Before I could answer, she pointed to her writing-desk on the table at the fireside. ‘Bring it!’ she cried, ‘bring it!’.

At the same moment I felt Alicia’s hand on my shoulder, and saw Alicia’s face red with anger – and no wonder!

‘What does this mean?’ she asked. ‘Does your mother want to insult me?’

I said a few words to quiet her; what they were I don’t remember – I was so confused and astonished at the time. Before I had done, I heard my mother behind me.

My aunt had fetched her desk. She had opened it; she had taken a paper from it. Step by step, helping herself along by the wall, she came nearer and nearer, with the paper in her hand. She looked at the paper – she looked in Alicia’s face – she lifted the long, loose sleeve of her gown, and examined her hand and arm. I saw fear suddenly take the place of anger in Alicia’s eyes. She shook herself free of my mother’s grasp. ‘Mad!’ she said to herself, ‘and Francis never told me!’ With those words she ran out of the room.

I was hastening out after her, when my mother signed to me to stop. She read the words written on the paper. While they fell slowly, one by one, from her lips, she pointed toward the open door.

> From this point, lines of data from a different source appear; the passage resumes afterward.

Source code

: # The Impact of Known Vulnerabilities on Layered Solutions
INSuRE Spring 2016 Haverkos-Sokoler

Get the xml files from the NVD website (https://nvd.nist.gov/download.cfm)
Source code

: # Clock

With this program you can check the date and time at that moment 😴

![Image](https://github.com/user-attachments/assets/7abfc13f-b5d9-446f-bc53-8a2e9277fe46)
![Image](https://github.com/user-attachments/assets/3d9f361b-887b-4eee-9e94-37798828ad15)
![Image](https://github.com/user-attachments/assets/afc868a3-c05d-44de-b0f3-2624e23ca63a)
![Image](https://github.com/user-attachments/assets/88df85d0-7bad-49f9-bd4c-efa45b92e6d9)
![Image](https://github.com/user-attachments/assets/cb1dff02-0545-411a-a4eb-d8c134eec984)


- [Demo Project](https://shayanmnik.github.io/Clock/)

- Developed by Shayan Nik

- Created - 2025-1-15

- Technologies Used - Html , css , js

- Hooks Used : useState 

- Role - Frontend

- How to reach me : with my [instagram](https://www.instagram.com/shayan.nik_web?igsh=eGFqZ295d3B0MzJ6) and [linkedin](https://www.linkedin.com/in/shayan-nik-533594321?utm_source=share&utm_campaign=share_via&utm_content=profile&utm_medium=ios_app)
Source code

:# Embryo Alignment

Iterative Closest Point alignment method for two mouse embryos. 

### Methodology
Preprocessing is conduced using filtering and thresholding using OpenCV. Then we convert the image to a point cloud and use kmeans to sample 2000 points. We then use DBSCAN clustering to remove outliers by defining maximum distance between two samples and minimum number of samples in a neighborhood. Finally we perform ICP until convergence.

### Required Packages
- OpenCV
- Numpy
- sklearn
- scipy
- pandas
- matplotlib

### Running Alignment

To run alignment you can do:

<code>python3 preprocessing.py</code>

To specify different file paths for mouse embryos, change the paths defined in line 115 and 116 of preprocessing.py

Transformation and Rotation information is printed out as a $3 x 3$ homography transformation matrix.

‘Light gray eyes, with a droop in the left eyelid. Flaxen hair, with a gold-yellow streak in it. White arms, with a down upon them. Little, lady’s hand, with a rosy-red look about the finger nails. The Dream Woman, Francis! The Dream Woman!’

Something darkened the parlor window as those words were spoken. I looked sidelong at the shadow. Alicia Warlock had come back! She was peering in at us over the low window blind. There was the fatal face which had first looked at me in the bedroom of the lonely inn. There, resting on the window blind, was the lovely little hand which had held the murderous knife. I had seen her before we met in the village. The Dream Woman! The Dream Woman!